Germany halts AstraZeneca vaccine use for under-60s over clot fears
Germany will allow general use of the AstraZeneca coronavirus vaccine only for people aged above 60 years, imposing restrictions on younger people taking the jab after several severe cases of blood clots were reported, the German government said on Tuesday. This comes as another setback for the global roll-out of the COVID-19 vaccine developed by Oxford University and the British-Swedish pharmaceutical company. Here's more.
Those aged below 60 years can still choose to take the vaccine but only after "consultation with the doctor carrying out the vaccination," keeping in mind "individual risk analysis," said the Ministers of Germany's 16 states as well as the federal Health Minister in a policy statement. Before Germany, several countries have restricted the AstraZeneca vaccine's use over clotting fears.

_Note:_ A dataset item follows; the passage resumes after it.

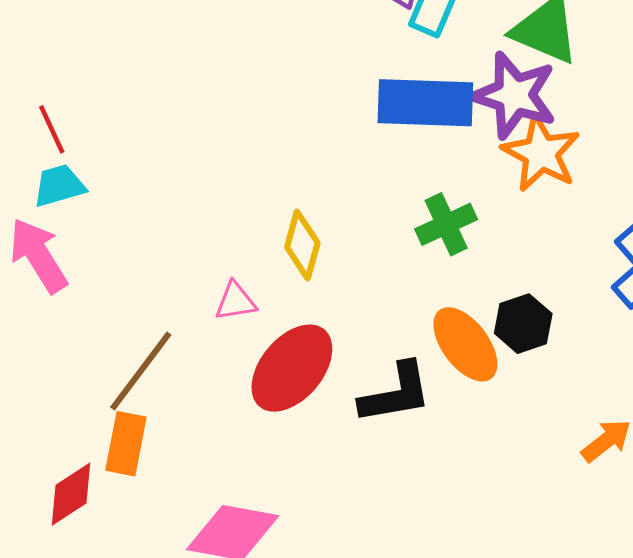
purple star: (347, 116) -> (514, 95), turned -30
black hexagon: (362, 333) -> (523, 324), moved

German Chancellor Angela Merkel noted that experts have recently witnessed "very rare but very serious cases of thrombosis" in people who received the AstraZeneca jab. "There are findings that (Germany's vaccine commission) and finally us, cannot ignore," Merkel was quoted as saying. Germany's vaccine commission had earlier on Tuesday recommended that use of the jabs should be halted for under-60s.
Further, the country's vaccine commission intends to make another recommendation by the end of April on how to proceed with under-60s who have already received the first dose of the vaccine. Ministers, meanwhile, said that people who are due to take their second dose can either decide to take it if cleared by their attending doctor or they can wait for the commission's recommendation.
Germany's medicines regulator - the Paul Ehrlich Institute (PEI) - has thus far reported 31 cases of blood clots in people who received the AstraZeneca vaccine, Der Spiegel magazine reported on Tuesday. On Monday, Canada had also recommended stopping the use of this vaccine for under-55-year-olds. Other countries like France and Spain have also restricted its use.